PROBLEM STATEMENT
Switch every "ubidea" to "kanala" in the material, starting at the line that has "Azpiegiturak ditu lehentasun" and stopping after the line that has "AHTaren bidea eraikitzen Nafarroan. / LANDER". Give back only those lines, with nothing else altered.

TASK INPUT
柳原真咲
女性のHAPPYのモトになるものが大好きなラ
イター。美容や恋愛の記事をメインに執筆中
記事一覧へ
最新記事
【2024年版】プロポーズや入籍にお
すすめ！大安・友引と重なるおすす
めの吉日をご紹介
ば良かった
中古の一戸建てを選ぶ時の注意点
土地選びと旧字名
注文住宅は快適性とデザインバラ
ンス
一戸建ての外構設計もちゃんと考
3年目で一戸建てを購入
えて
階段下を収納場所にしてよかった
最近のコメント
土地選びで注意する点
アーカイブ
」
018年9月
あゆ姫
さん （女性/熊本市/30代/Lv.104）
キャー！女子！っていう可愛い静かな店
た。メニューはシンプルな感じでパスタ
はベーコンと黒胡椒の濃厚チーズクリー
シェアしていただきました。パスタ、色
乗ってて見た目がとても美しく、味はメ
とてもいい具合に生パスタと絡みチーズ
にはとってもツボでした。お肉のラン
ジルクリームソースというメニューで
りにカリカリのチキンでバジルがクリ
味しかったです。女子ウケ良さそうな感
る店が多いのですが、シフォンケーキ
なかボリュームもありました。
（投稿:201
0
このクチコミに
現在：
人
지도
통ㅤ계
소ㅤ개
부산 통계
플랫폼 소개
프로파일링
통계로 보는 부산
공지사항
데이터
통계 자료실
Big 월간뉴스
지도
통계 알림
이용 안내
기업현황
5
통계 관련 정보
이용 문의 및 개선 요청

* * *

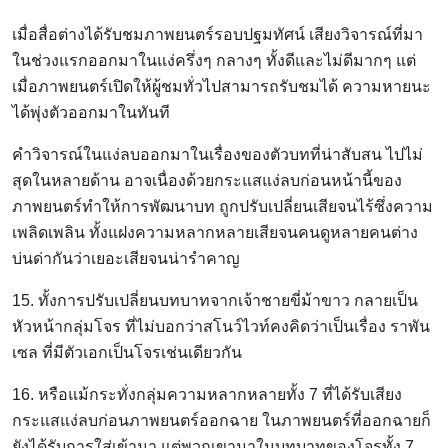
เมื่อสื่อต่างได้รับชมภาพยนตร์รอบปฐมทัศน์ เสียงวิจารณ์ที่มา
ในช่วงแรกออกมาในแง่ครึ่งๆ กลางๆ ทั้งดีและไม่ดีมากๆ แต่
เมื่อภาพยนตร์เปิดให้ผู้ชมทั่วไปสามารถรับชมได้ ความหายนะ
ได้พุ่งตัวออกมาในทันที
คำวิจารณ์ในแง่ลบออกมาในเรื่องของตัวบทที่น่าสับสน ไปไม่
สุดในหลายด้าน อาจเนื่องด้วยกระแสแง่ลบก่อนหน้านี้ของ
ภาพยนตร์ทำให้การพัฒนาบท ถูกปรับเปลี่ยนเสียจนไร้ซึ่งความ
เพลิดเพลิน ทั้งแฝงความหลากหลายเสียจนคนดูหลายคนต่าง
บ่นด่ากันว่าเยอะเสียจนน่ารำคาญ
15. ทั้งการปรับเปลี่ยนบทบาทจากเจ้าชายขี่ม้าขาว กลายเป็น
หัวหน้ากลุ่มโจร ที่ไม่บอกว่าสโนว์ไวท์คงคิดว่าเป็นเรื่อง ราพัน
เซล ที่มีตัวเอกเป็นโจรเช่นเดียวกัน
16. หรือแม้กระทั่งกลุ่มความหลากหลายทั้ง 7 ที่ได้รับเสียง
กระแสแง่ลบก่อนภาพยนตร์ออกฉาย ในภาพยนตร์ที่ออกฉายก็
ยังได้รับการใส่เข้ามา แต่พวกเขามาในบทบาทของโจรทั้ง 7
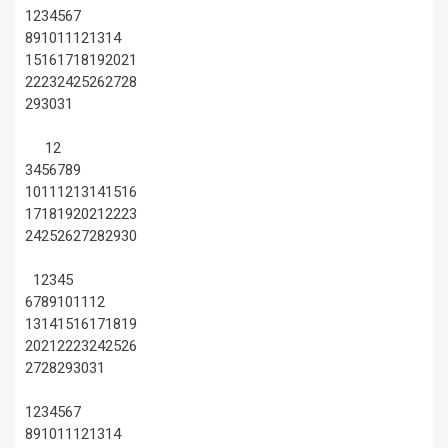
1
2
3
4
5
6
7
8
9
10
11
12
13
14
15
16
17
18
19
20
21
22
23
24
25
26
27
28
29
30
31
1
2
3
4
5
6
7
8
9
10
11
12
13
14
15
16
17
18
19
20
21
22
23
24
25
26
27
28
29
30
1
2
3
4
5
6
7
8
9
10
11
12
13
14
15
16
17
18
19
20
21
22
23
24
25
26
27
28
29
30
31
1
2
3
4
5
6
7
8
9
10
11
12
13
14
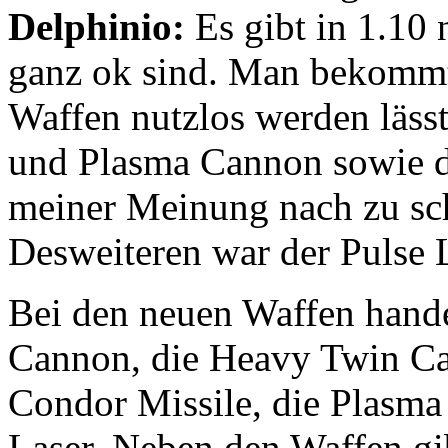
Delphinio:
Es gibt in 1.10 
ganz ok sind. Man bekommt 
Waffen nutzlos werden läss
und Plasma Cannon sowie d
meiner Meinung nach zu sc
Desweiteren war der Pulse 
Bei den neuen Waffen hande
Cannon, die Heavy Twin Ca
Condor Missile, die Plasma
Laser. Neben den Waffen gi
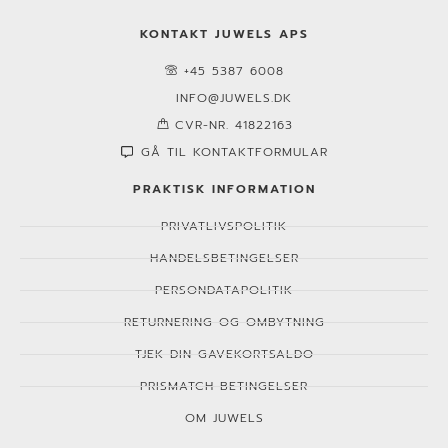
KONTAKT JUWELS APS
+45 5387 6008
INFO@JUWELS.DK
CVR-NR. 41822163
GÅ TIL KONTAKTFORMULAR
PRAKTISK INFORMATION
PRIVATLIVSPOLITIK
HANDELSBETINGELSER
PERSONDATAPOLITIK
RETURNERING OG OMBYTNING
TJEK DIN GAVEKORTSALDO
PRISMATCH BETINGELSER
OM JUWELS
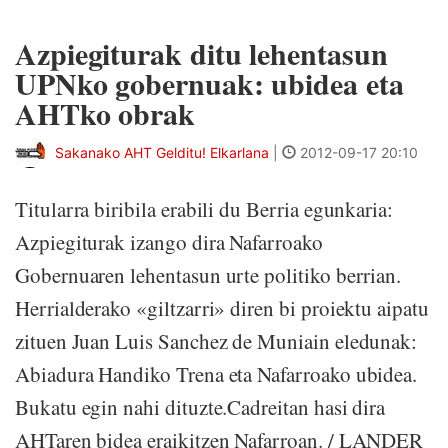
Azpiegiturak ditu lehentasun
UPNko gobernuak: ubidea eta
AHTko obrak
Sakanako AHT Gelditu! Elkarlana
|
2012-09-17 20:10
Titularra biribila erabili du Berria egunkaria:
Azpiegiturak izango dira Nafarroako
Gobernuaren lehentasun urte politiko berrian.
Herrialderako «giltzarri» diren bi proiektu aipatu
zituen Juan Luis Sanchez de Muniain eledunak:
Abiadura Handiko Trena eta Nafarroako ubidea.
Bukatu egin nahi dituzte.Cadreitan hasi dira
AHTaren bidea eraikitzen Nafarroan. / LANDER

SOLUTION TO THIS EXERCISE
Azpiegiturak ditu lehentasun
UPNko gobernuak: kanala eta
AHTko obrak
Sakanako AHT Gelditu! Elkarlana
|
2012-09-17 20:10
Titularra biribila erabili du Berria egunkaria:
Azpiegiturak izango dira Nafarroako
Gobernuaren lehentasun urte politiko berrian.
Herrialderako «giltzarri» diren bi proiektu aipatu
zituen Juan Luis Sanchez de Muniain eledunak:
Abiadura Handiko Trena eta Nafarroako kanala.
Bukatu egin nahi dituzte.Cadreitan hasi dira
AHTaren bidea eraikitzen Nafarroan. / LANDER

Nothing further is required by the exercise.